Nothing but the pictures gets dropped; retype every entry exactly.

*** Extracted entries Section Begins ***

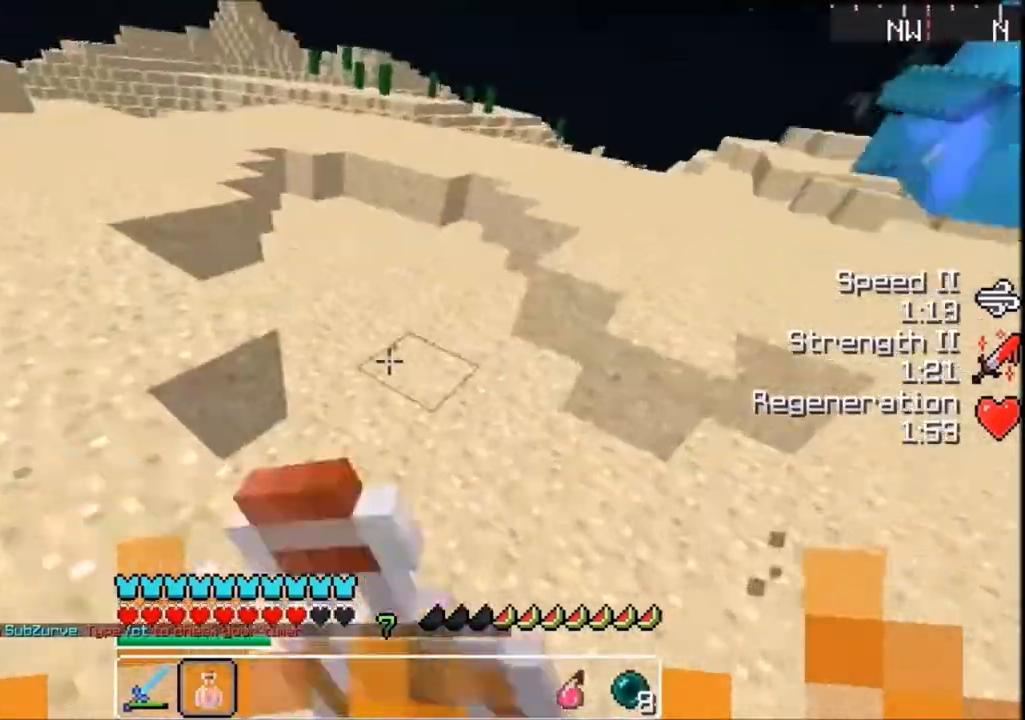
{"keys": ["w"], "events": [[467, "a", "up"]]}
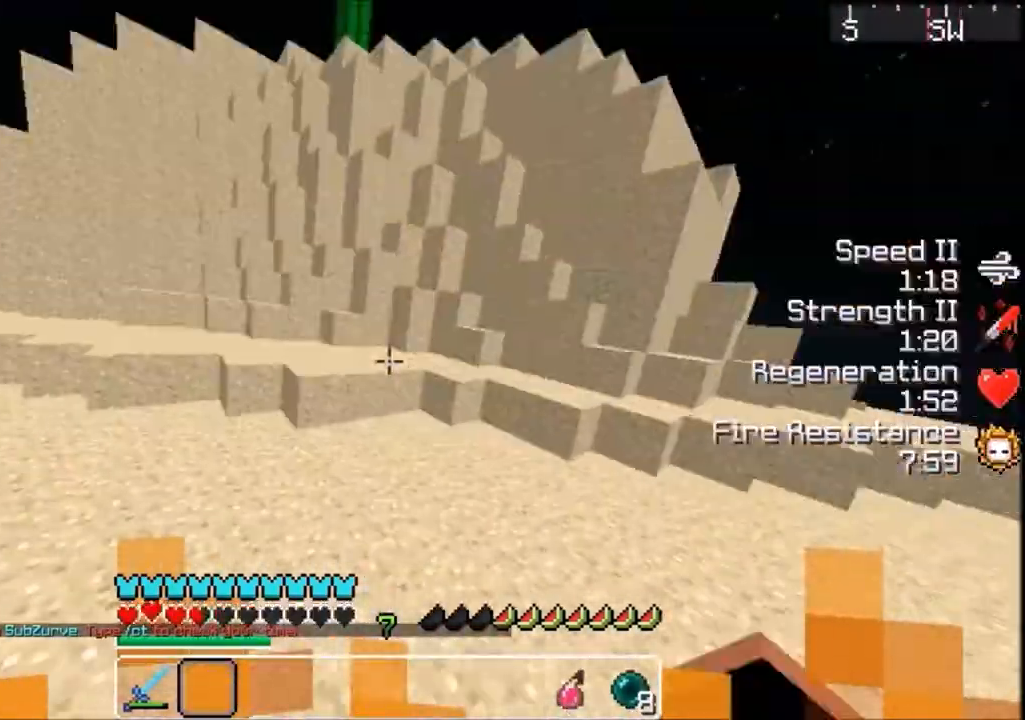
{"keys": ["w"], "events": []}
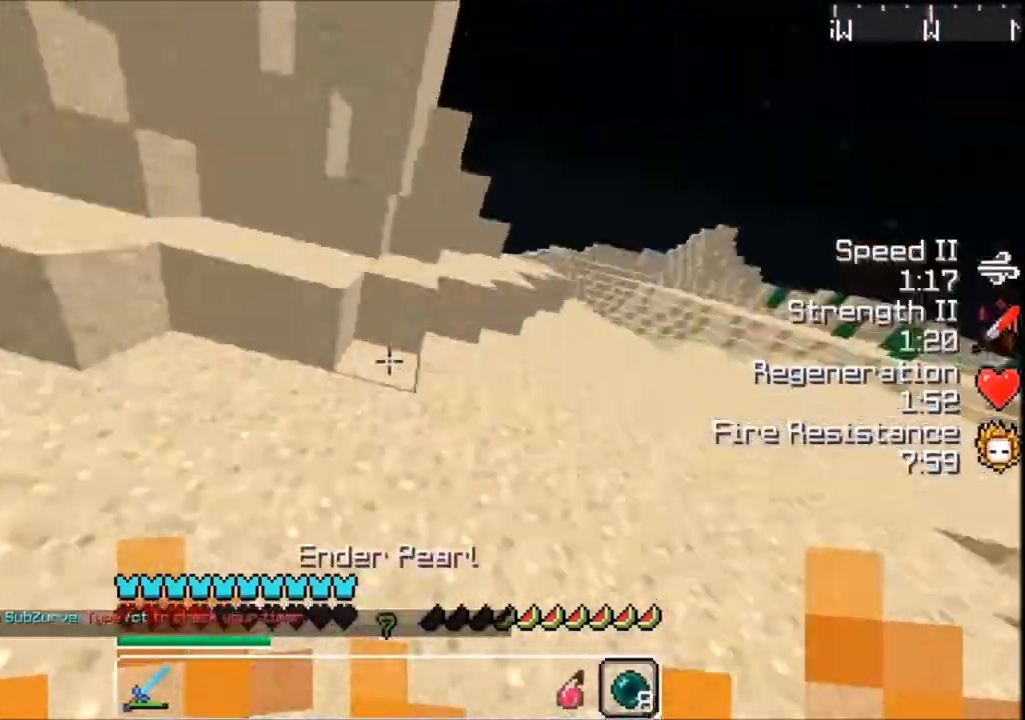
{"keys": ["w"], "events": []}
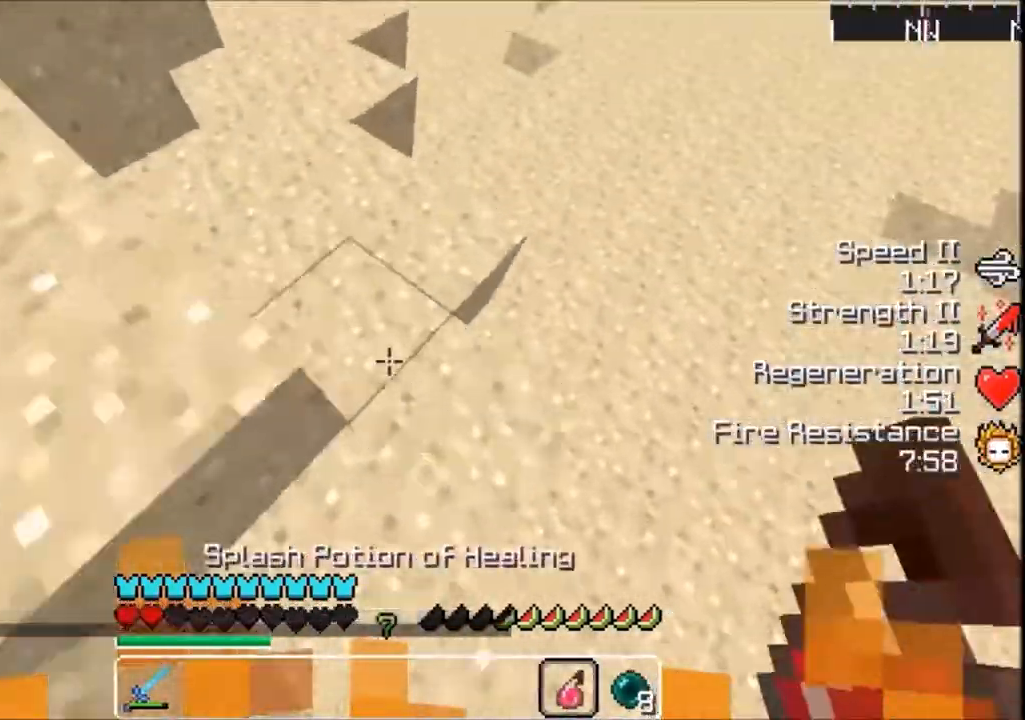
{"keys": ["w"], "events": []}
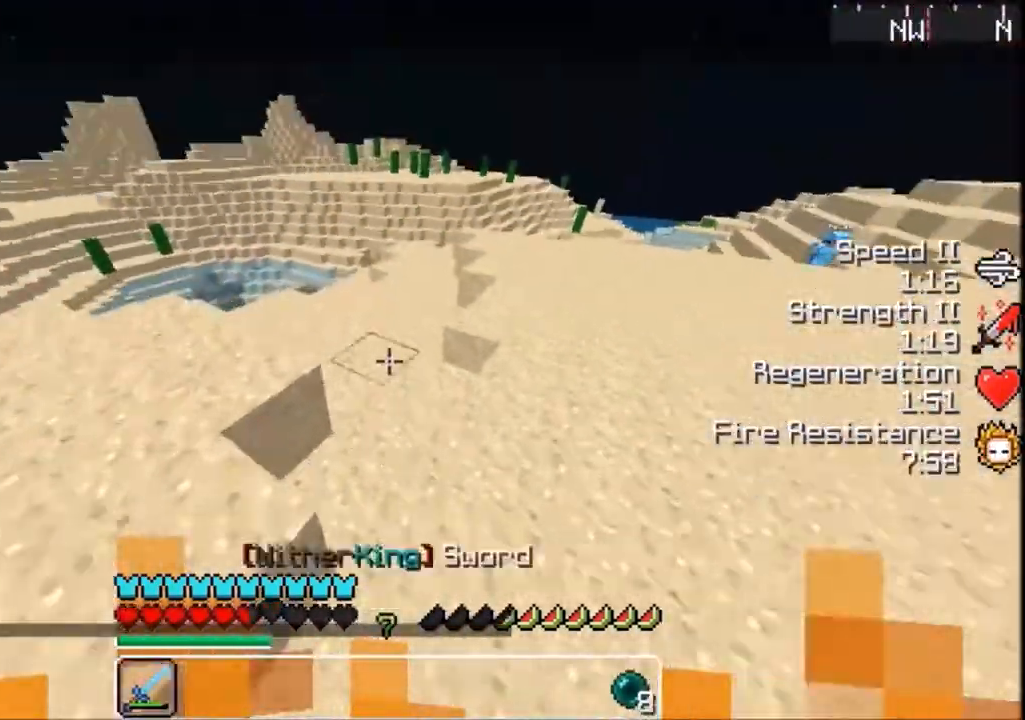
{"keys": ["w"], "events": []}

*** Extracted entries Section Ends ***

The completed task >>
{"keys": ["w"], "events": [[467, "a", "up"]]}
{"keys": ["w"], "events": []}
{"keys": ["w"], "events": []}
{"keys": ["w"], "events": []}
{"keys": ["w"], "events": []}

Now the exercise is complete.